Practical Example: MongoDB Orders to Flat Snowflake Table
Consider a MongoDB orders collection where each document looks like this:
{
"_id": "65a1b2c3d4e5f6a7b8c9d0e1",
"order_id": "ORD-1001",
"created_at": "2026-02-20T14:30:00Z",
"customer": {
"name": "Alice Martin",
"email": "alice@example.com",
"tier": "premium"
},
"line_items": [
{ "sku": "WIDGET-A", "qty": 2, "unit_price": 15.00 },
{ "sku": "WIDGET-B", "qty": 1, "unit_price": 30.00 }
],
"shipping": {
"address": { "city": "Portland", "state": "OR", "zip": "97201" },
"carrier": "UPS",
"tracking": "1Z999AA10123456784"
}
}
The target Snowflake table fact_order_lines should look like:
| order_id | created_at | customer_name | customer_tier | sku | qty | unit_price | shipping_city | shipping_carrier |
|---|---|---|---|---|---|---|---|---|
| ORD-1001 | 2026-02-20 14:30:00 | Alice Martin | premium | WIDGET-A | 2 | 15.00 | Portland | UPS |
| ORD-1001 | 2026-02-20 14:30:00 | Alice Martin | premium | WIDGET-B | 1 | 30.00 | Portland | UPS |
The Snowflake SQL to produce this:
SELECT
raw:order_id::STRING AS order_id,
raw:created_at::TIMESTAMP AS created_at,
raw:customer.name::STRING AS customer_name,
raw:customer.tier::STRING AS customer_tier,
f.value:sku::STRING AS sku,
f.value:qty::INT AS qty,
f.value:unit_price::FLOAT AS unit_price,
raw:shipping.address.city::STRING AS shipping_city,
raw:shipping.carrier::STRING AS shipping_carrier
FROM raw_orders,
LATERAL FLATTEN(input => raw:line_items, OUTER => TRUE) f;
This combines dot-notation promotion for the customer and shipping objects with array explosion for line_items, producing one row per line item with all parent context preserved.
When NOT to Flatten
Flattening is not always the right choice. Consider keeping JSON in a VARIANT or JSON column when:
- The schema is highly variable and new fields appear frequently. Flattening would require constant schema migrations.
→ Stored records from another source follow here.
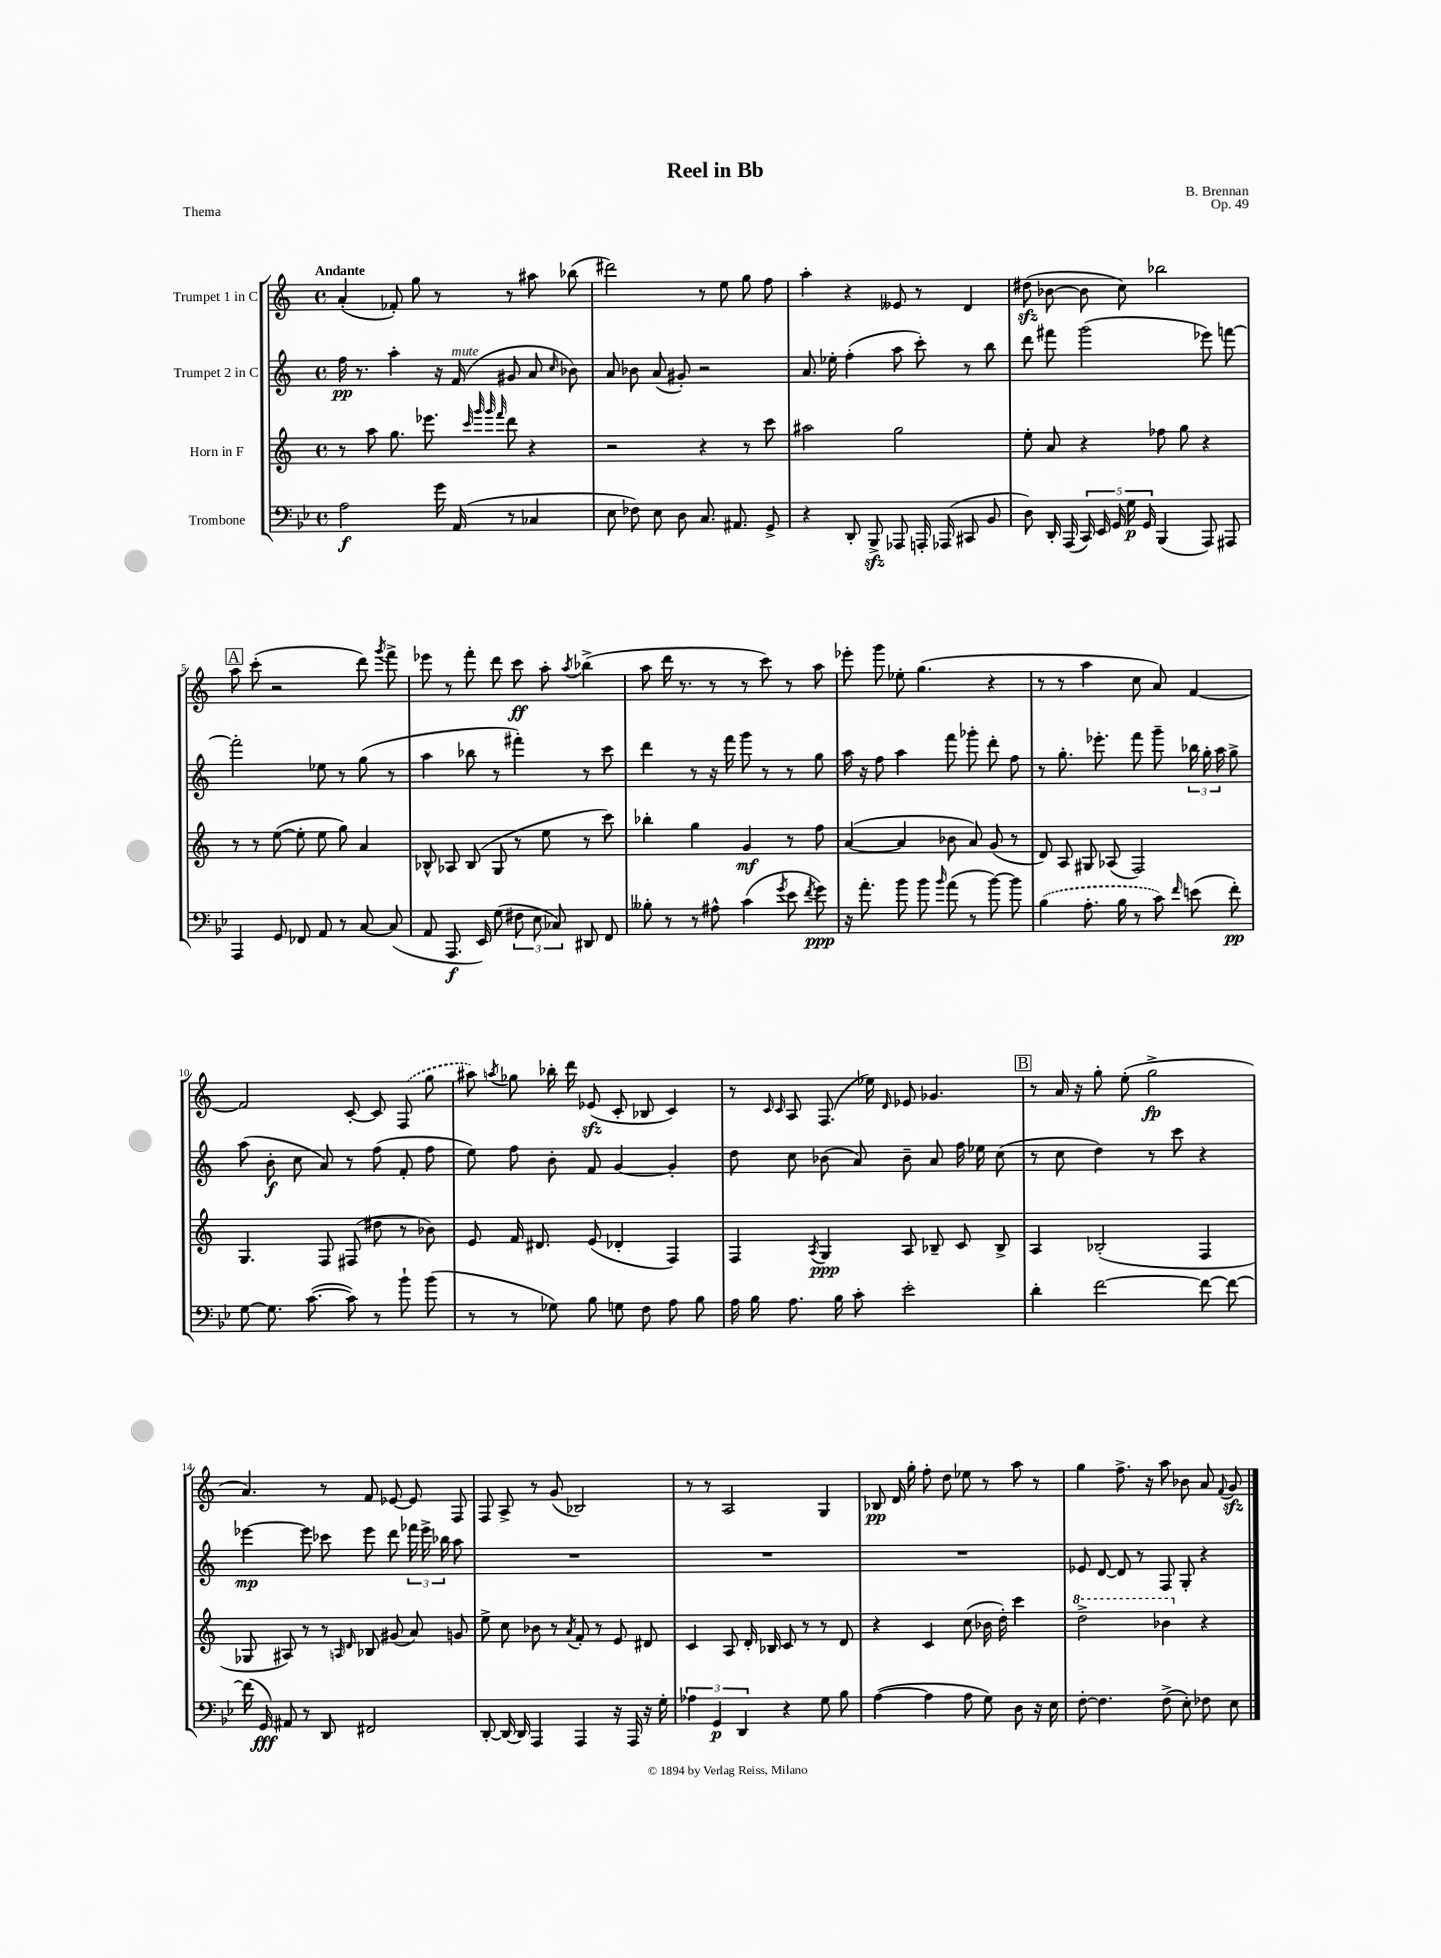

**kern	**kern	**kern	**kern
*staff4	*staff3	*staff2	*staff1
*clefF4	*clefG2	*clefG2	*clefG2
*k[b-e-]	*k[]	*k[]	*k[]
*M4/4	*M4/4	*M4/4	*M4/4
*met(c)	*met(c)	*met(c)	*met(c)
2A	8r	16ff	(4a'
.	.	8.r	.
.	8aa	.	.
.	8.gg	4aa'	8f-')
.	.	.	8gg
.	8.eee-	.	.
16g	.	16r	8r
(16AA	.	(16f	.
.	32qqccc	.	.
.	32qqggg	.	.
.	32qqggg	.	.
.	32qqfff	.	.
8r	8ddd	8g#	8r
4C-	4r	8a	8aa#
.	.	16qqcc	.
.	.	8b-)	(8bb-
=	=	=	=
8E-	2r	8a	2ddd#)
8F-)	.	8b-	.
8E-	.	(8a	.
8D	.	8g#')	.
8.C	4r	2r	8r
.	.	.	8ee
8.AA#	.	.	.
.	8r	.	8gg
8GG^	8ccc	.	8ff
=	=	=	=
4r	2aa#	8.a	4aa'
.	.	16ee-'	.
8DD'	.	(4ff'	4r
8BBB-^	.	.	.
8AAA-	2gg	8aa	8e--
16AAA'	.	8ccc')	8r
(16AAA-	.	.	.
8CC#	.	8r	4d
8BB-	.	8bb	.
=	=	=	=
8D)	8ee'	8ddd	(8dd#
16DD'	8a	8fff#	[8b-
(16AAA	.	.	.
20CC)	4r	(2ggg	8b-]
20EE-	.	.	.
20GG	.	.	.
.	.	.	8cc)
20G	.	.	.
20GG	.	.	.
(4BBB-	8ff-	.	2bb-
.	8gg	.	.
8AAA)	4r	8eee-)	.
8AAA#	.	[8fff	.
=	=	=	=
4AAA	8r	2fff']	8aa
.	8r	.	(8ccc'
8GG	([8ee	.	2r
8FF-	8ee']	.	.
8AA	8ee	8ee-	.
8r	8gg)	8r	.
[8C	4a	(8gg	8ddd)
.	.	.	8qggg
(8C]	.	8r	8fff^
=	=	=	=
8AA	8B-^^	4aa	8eee-
8.AAA	8A-	.	8r
.	(8B-	8bb-	8fff'
16EE-)	.	.	.
(8G	8G	8r	8ddd
12F#	8r	4fff#')	8ccc
12E-	.	.	.
.	8ee	.	8aa'
12C-)	.	.	.
.	.	.	8qaa
8DD#	8r	8r	(4bb-^
8FF	8ccc)	8ccc	.
=	=	=	=
8B--'	4bb-'	4ddd	8aa
8r	.	.	16ddd
.	.	.	8.r
8r	4gg	8r	.
8A#^^	.	16r	8r
.	.	16fff	.
(4c	4g	8ggg	8r
.	.	8r	8ccc)
8qg	.	.	.
8e-	8r	8r	8r
8qf	.	.	.
8g)	8ff	8gg	8aa
=	=	=	=
16r	([4a	16aa	8eee-'
8.a'	.	16r	.
.	.	8ff	8ggg
8b-	4a]	4aa	8ee-'
8b-	.	.	(4.gg
16qqb-	.	.	.
(8a	8b-	8fff	.
8r	8a)	8ggg-'	.
[8b-)	(8g	8ddd'	4r
8b-]	8r	8ff	.
=	=	=	=
(4B-	8d)	8r	8r
.	8A	8.gg'	8r
8.A'	8G#	.	4aa
.	.	8.eee-'	.
.	(8A-	.	.
16B-	.	.	.
8r	2F)	8fff	8cc
8c)	.	8ggg~	8a)
16qqf	.	.	.
(8e	.	24bb-	[4f
.	.	24gg'	.
.	.	24aa	.
8f')	.	8gg^	.
=	=	=	=
[8G	4.G	(8aa	2f]
8.G]	.	8b'	.
.	.	8cc	.
([8.c	.	.	.
.	8F	8a)	.
8c])	(8F#	8r	[8c'
8r	8dd#	(8ff	8c]
8b-`	8r	8f'	(8F
(8b-	8b-)	8ff	8gg
=	=	=	=
8r	8e	8ee)	8aa#)
.	.	.	8qaa
8r	16f	8ff	8gg-
.	8.d#	.	.
8G-)	.	8b'	16bb-'
.	.	.	16ddd
8B-	(8e	8f	(8e-
8G	4d-'	[4g	8c'
8F	.	.	8B-
8A	4F)	4g']	4c)
8B-	.	.	.
=	=	=	=
16A	4F	8dd	8r
16B-	.	.	.
.	.	.	16qqc
.	.	.	16qqc
8.A	.	8cc	8A
.	8qA	.	.
.	4G	(8b-	(8.F
16B-	.	.	.
8c'	.	8a)	.
.	.	.	16ee-)
.	.	.	16qqd
2e-'	8A	8b-~	8e-
.	8B-~	8a	4.g-
.	8c	16ff	.
.	.	16ee-	.
.	8B-^	(8cc	.
=	=	=	=
4d'	4A	8r	8r
.	.	8cc	16a
.	.	.	16r
[2f	(2B-'	4dd)	8gg'
.	.	.	(8ee'
.	.	8r	2gg^
.	.	8ccc	.
8f_	4F	4r	.
8f_	.	.	.
=	=	=	=
(16f]	8G-	[4eee-	4.a)
16GG)	.	.	.
8AA#	8A#)	.	.
8r	8r	8eee-]	.
8DD	8r	8ccc-	8r
.	16qqA	.	.
.	16qqd	.	.
2FF#	8B-	8eee-	8f
.	(8g#	8ddd	[8e-
.	8a)	24fff-	8e-]
.	.	24eee-^	.
.	.	24bb-	.
.	8g	8aa	8F
=	=	=	=
[8DD'	8ee^	1r	8F
16DD_	8cc	.	8A^
16DD]	.	.	.
4AAA	8b-	.	8r
.	8r	.	(8g
.	8qa	.	.
4AAA	8f'	.	2B-)
.	8r	.	.
16r	8e	.	.
16AAA	.	.	.
16r	8d#	.	.
16G'	.	.	.
=	=	=	=
6A-	4c	1r	8r
.	.	.	8r
6GG	.	.	.
.	8A	.	2A
6DD	.	.	.
.	16d'	.	.
.	16B-	.	.
4r	8c	.	.
.	8r	.	.
8G	8r	.	4G
8B-	8d	.	.
=	=	=	=
([4A	4r	1r	8B-
.	.	.	16d
.	.	.	16gg'
4A]	4c	.	8ff'
.	.	.	8dd
8A	(8cc	.	8ee-
8G)	16b-	.	8r
.	16dd')	.	.
8D	4ccc	.	8aa
16r	.	.	8r
16E-	.	.	.
=	=	=	=
[8F'	2ddd^	8e-	4gg
4.F]	.	[8d	.
.	.	8d]	8.ff^
.	.	8r	.
.	.	.	16r
(8F^	4bb-	8F	8aa
8E-')	.	8G'	8b-
8F-	4r	4r	8a
.	.	.	8qqf
8E-	.	.	8g
==	==	==	==
*-	*-	*-	*-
- The nested data is only queried occasionally. If only 5% of queries touch the nested structure, the cost of maintaining a flattened table may not be justified.
- The array cardinality is very high. An event with 1,000 nested elements would produce 1,000 rows after explosion. Storing the raw array and querying it with ARRAY_AGG or ARRAY_SIZE is often more practical.
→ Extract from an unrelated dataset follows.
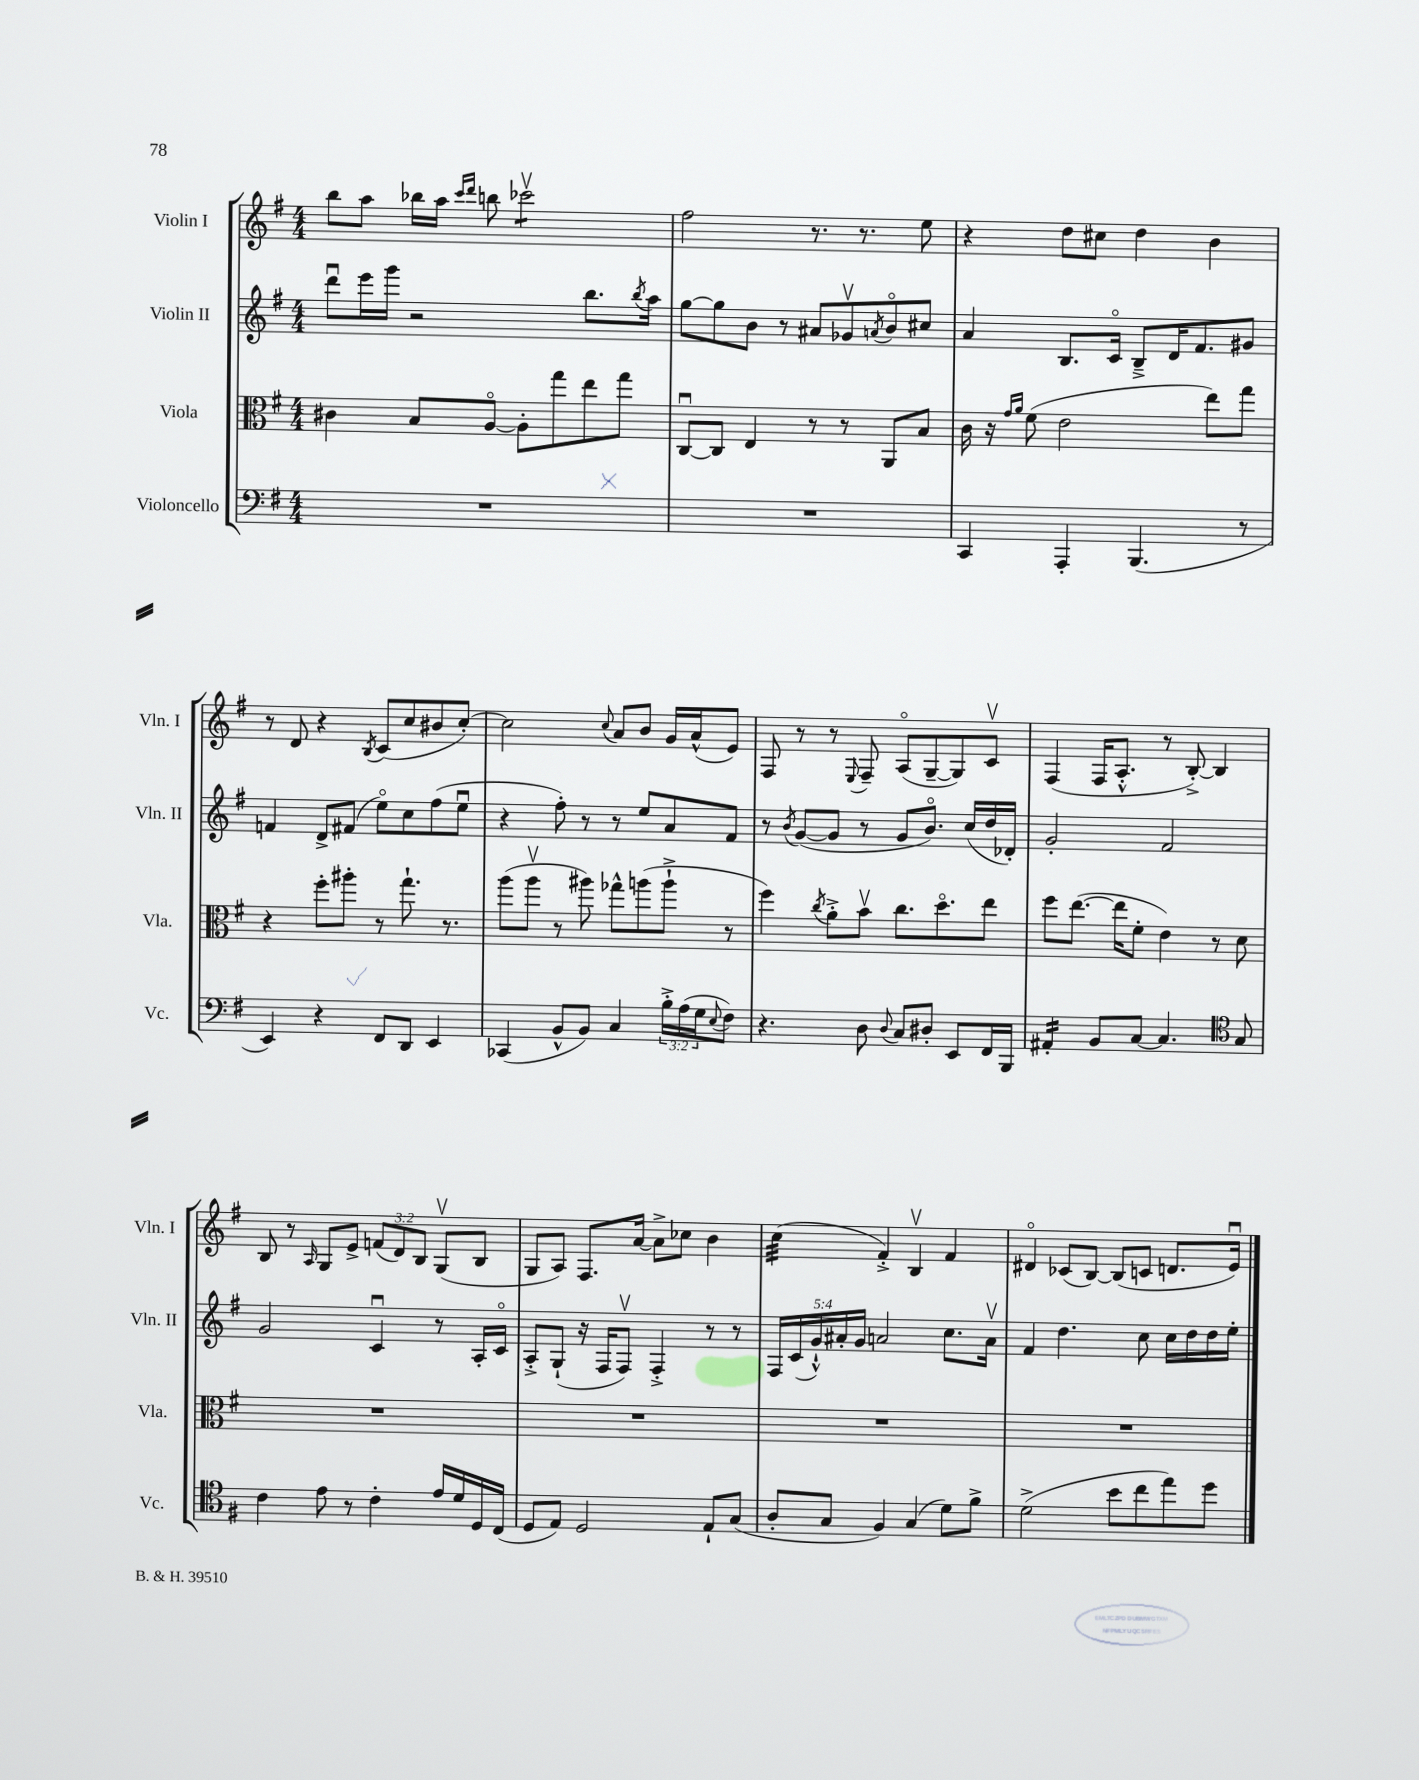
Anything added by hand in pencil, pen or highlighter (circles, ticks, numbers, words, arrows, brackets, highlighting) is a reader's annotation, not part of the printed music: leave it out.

- You need the original document for replay or debugging. Always keep a raw copy alongside your flattened tables so you can re-derive the flat representation if your flattening logic changes.
The best architectures often combine both approaches: a raw VARIANT table for flexibility and auditing, plus materialized flattened views for the queries that need performance and simplicity. The key is to flatten deliberately, understanding the trade-offs in row multiplication, schema rigidity, and query complexity.